Santa Clara regala al mondo uno show indimenticabile: comincia Chris Martin poi arrivano Bruno Mars e Beyonce prima di un commuovente omaggio agli half time show con le immagini degli storici concerti sul campo (Michael Jackson e Boss compresi) e uno spettacolo super in stile Flower Power con tutti gli artisti contemporaneamente sul palco.



La ripresa comincia nel segno di Manning, il vecchietto è fermo sulle gambe ma il braccio funziona ancora, arrivano yard e punti, non 7 ma ancora 3 merito del solito McManus. Carolina insegue, ci prova ma la difesa di Denver non lascia spazio. Newton non ci sta, porta i suoi almeno in zona Field Goal ma Gano calcia sul palo la palla del 10-13. Il migliore attacco della Lega, capace di segnare 80 punti nelle prime due partite di post season, rimane bloccato a sette e quel che è peggio Denver mette a segno un altro Field Goal per il 16-7 che pesa come una tonnellata sull’attacco di Carolina bloccato in ogni sua iniziativa fino alla fine del quarto.
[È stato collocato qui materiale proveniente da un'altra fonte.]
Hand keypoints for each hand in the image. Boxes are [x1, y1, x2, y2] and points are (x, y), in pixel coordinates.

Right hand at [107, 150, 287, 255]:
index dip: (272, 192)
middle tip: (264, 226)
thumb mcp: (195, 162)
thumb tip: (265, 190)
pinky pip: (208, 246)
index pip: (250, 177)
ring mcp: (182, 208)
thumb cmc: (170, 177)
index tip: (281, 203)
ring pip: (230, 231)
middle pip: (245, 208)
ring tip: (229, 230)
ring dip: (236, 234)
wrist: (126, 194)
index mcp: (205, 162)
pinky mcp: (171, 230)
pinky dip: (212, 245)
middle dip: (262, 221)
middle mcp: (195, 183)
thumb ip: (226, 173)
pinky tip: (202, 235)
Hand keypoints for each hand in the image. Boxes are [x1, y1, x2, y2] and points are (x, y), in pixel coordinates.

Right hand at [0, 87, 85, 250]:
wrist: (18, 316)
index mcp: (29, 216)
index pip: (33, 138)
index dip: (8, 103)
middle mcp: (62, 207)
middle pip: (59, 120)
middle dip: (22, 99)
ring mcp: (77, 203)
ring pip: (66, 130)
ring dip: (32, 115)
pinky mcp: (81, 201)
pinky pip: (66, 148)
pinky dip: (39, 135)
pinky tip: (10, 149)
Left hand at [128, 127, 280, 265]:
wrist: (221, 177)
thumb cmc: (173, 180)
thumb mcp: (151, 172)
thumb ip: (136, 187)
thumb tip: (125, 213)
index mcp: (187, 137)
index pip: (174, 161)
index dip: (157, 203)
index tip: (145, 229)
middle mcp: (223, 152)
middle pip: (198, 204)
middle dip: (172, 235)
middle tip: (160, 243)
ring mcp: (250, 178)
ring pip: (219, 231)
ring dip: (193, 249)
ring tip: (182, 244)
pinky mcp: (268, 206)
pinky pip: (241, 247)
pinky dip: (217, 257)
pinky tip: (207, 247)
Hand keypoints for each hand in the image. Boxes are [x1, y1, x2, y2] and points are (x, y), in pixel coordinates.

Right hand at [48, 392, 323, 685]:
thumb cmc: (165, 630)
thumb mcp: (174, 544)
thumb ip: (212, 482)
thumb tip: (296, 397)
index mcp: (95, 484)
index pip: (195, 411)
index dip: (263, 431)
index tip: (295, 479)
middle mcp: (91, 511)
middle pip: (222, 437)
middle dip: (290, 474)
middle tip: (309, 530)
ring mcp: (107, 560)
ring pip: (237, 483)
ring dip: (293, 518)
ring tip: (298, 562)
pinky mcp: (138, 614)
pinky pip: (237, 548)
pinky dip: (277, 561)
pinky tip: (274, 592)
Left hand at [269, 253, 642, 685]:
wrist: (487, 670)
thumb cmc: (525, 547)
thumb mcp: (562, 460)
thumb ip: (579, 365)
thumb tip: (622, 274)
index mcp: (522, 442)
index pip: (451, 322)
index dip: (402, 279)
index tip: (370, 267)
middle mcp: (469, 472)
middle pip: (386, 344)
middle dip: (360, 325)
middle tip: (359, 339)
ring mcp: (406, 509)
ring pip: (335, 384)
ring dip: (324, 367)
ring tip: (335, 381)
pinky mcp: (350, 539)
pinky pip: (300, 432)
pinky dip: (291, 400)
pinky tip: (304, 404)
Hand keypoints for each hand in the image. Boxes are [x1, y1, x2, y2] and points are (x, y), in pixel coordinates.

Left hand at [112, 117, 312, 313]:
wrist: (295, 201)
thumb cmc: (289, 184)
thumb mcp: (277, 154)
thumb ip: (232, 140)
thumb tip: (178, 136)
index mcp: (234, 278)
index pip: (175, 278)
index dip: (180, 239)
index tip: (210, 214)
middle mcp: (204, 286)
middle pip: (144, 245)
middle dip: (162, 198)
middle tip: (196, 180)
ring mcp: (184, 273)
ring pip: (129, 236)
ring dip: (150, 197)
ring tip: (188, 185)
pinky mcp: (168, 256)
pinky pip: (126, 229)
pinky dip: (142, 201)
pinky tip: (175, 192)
A 15 minuti dal termine Manning con poco più di 100 yards lanciate, un intercetto e zero Touchdown pass (le peggiori stats mai viste in un Super Bowl) ha in mano la partita ma la sua stabilità viene messa ancora a dura prova dalla difesa di Panthers che stavolta ricambiano il favore e grazie al terzo Sack di Ealy recuperano palla a centrocampo. Manning è spento, Newton si accende per accorciare le distanze stavolta grazie al piede di Gano. La partita va avanti e quello che succede tiene fede al motto di Vince lombardi “l’attacco vende i biglietti, ma è la difesa che vince le partite”.

Denver non avanza ma ci pensa la difesa a chiudere la gara con la solita manovra: Sack sul povero e indifeso Newton, palla recuperata e un paio di yards da correre per Anderson che con la giocata da due punti manda tutti a casa.  Quello che avanza è garbage time, la difesa arancione ha fatto il suo capolavoro e, mentre piovono altri Sack, è un difensore, Von Miller, a vincere il titolo di miglior giocatore della serata a coronamento di una gara sensazionale. Nel tripudio di Santa Clara Manning con la peggiore statistica di un QB al  Super Bowl si gode la pensione con l’anello che gli mancava dai tempi di Indianapolis e la festa è tutta per Denver capace sul campo di ottenere una vittoria meritata con una prestazione difensiva che di certo entrerà nella storia.